>> Begin

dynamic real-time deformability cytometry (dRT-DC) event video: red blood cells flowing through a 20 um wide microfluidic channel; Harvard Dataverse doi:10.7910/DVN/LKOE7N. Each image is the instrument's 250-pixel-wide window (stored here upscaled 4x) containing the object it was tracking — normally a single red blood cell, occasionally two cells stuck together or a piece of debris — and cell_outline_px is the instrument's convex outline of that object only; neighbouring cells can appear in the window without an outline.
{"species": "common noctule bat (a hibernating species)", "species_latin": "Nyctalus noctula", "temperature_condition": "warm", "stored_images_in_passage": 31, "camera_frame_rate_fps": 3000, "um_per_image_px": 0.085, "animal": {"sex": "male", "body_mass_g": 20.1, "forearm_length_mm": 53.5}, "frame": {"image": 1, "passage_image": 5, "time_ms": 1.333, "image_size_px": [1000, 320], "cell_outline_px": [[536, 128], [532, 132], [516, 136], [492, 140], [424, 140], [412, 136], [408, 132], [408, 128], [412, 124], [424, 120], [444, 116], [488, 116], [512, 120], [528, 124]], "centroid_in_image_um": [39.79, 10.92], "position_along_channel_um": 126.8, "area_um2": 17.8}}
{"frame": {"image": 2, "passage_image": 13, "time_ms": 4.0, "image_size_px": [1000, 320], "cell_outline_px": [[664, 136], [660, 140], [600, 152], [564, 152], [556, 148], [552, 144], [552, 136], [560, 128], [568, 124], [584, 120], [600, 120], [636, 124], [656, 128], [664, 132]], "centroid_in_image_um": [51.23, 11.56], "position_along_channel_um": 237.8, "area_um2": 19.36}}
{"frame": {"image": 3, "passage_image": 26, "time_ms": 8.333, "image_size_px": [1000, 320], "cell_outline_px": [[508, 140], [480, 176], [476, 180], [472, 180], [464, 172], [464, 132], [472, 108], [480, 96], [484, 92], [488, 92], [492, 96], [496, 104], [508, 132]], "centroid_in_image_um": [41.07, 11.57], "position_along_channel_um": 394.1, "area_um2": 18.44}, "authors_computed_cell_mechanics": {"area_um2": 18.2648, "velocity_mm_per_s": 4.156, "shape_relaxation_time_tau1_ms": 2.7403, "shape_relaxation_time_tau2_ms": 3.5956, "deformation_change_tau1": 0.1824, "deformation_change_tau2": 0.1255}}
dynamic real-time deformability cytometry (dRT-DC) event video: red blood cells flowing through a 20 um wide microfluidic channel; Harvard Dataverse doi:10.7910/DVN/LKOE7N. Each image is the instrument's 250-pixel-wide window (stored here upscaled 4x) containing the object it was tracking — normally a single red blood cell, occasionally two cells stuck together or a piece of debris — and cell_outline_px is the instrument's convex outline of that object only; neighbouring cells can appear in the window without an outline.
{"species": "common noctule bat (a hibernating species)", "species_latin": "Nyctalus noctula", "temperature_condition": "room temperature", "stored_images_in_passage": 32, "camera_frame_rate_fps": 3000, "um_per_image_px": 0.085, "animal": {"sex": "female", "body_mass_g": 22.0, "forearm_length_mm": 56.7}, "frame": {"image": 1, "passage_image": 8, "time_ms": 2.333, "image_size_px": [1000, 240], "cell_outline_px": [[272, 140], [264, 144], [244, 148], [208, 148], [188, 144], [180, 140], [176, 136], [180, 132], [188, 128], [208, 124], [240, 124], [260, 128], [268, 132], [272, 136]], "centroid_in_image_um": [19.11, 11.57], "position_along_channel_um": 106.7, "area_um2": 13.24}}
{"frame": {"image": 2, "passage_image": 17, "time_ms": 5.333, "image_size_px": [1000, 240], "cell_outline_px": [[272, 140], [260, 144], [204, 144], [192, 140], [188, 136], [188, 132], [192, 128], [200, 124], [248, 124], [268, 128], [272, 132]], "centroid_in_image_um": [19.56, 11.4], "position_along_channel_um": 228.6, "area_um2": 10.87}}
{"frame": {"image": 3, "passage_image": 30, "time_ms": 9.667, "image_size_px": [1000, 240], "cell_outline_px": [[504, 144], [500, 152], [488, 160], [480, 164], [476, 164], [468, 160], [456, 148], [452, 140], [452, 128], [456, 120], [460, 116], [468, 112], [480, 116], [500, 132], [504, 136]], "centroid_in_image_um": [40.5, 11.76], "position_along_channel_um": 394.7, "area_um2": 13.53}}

>> End

Given problem ▸
Everything in the listing above should be restated exactly.

Answer to the problem ▸
dynamic real-time deformability cytometry (dRT-DC) event video: red blood cells flowing through a 20 um wide microfluidic channel; Harvard Dataverse doi:10.7910/DVN/LKOE7N. Each image is the instrument's 250-pixel-wide window (stored here upscaled 4x) containing the object it was tracking — normally a single red blood cell, occasionally two cells stuck together or a piece of debris — and cell_outline_px is the instrument's convex outline of that object only; neighbouring cells can appear in the window without an outline.
{"species": "common noctule bat (a hibernating species)", "species_latin": "Nyctalus noctula", "temperature_condition": "warm", "stored_images_in_passage": 31, "camera_frame_rate_fps": 3000, "um_per_image_px": 0.085, "animal": {"sex": "male", "body_mass_g": 20.1, "forearm_length_mm": 53.5}, "frame": {"image": 1, "passage_image": 5, "time_ms": 1.333, "image_size_px": [1000, 320], "cell_outline_px": [[536, 128], [532, 132], [516, 136], [492, 140], [424, 140], [412, 136], [408, 132], [408, 128], [412, 124], [424, 120], [444, 116], [488, 116], [512, 120], [528, 124]], "centroid_in_image_um": [39.79, 10.92], "position_along_channel_um": 126.8, "area_um2": 17.8}}
{"frame": {"image": 2, "passage_image": 13, "time_ms": 4.0, "image_size_px": [1000, 320], "cell_outline_px": [[664, 136], [660, 140], [600, 152], [564, 152], [556, 148], [552, 144], [552, 136], [560, 128], [568, 124], [584, 120], [600, 120], [636, 124], [656, 128], [664, 132]], "centroid_in_image_um": [51.23, 11.56], "position_along_channel_um": 237.8, "area_um2": 19.36}}
{"frame": {"image": 3, "passage_image": 26, "time_ms": 8.333, "image_size_px": [1000, 320], "cell_outline_px": [[508, 140], [480, 176], [476, 180], [472, 180], [464, 172], [464, 132], [472, 108], [480, 96], [484, 92], [488, 92], [492, 96], [496, 104], [508, 132]], "centroid_in_image_um": [41.07, 11.57], "position_along_channel_um": 394.1, "area_um2": 18.44}, "authors_computed_cell_mechanics": {"area_um2": 18.2648, "velocity_mm_per_s": 4.156, "shape_relaxation_time_tau1_ms": 2.7403, "shape_relaxation_time_tau2_ms": 3.5956, "deformation_change_tau1": 0.1824, "deformation_change_tau2": 0.1255}}
dynamic real-time deformability cytometry (dRT-DC) event video: red blood cells flowing through a 20 um wide microfluidic channel; Harvard Dataverse doi:10.7910/DVN/LKOE7N. Each image is the instrument's 250-pixel-wide window (stored here upscaled 4x) containing the object it was tracking — normally a single red blood cell, occasionally two cells stuck together or a piece of debris — and cell_outline_px is the instrument's convex outline of that object only; neighbouring cells can appear in the window without an outline.
{"species": "common noctule bat (a hibernating species)", "species_latin": "Nyctalus noctula", "temperature_condition": "room temperature", "stored_images_in_passage": 32, "camera_frame_rate_fps": 3000, "um_per_image_px": 0.085, "animal": {"sex": "female", "body_mass_g": 22.0, "forearm_length_mm": 56.7}, "frame": {"image": 1, "passage_image": 8, "time_ms": 2.333, "image_size_px": [1000, 240], "cell_outline_px": [[272, 140], [264, 144], [244, 148], [208, 148], [188, 144], [180, 140], [176, 136], [180, 132], [188, 128], [208, 124], [240, 124], [260, 128], [268, 132], [272, 136]], "centroid_in_image_um": [19.11, 11.57], "position_along_channel_um": 106.7, "area_um2": 13.24}}
{"frame": {"image": 2, "passage_image": 17, "time_ms": 5.333, "image_size_px": [1000, 240], "cell_outline_px": [[272, 140], [260, 144], [204, 144], [192, 140], [188, 136], [188, 132], [192, 128], [200, 124], [248, 124], [268, 128], [272, 132]], "centroid_in_image_um": [19.56, 11.4], "position_along_channel_um": 228.6, "area_um2": 10.87}}
{"frame": {"image": 3, "passage_image": 30, "time_ms": 9.667, "image_size_px": [1000, 240], "cell_outline_px": [[504, 144], [500, 152], [488, 160], [480, 164], [476, 164], [468, 160], [456, 148], [452, 140], [452, 128], [456, 120], [460, 116], [468, 112], [480, 116], [500, 132], [504, 136]], "centroid_in_image_um": [40.5, 11.76], "position_along_channel_um": 394.7, "area_um2": 13.53}}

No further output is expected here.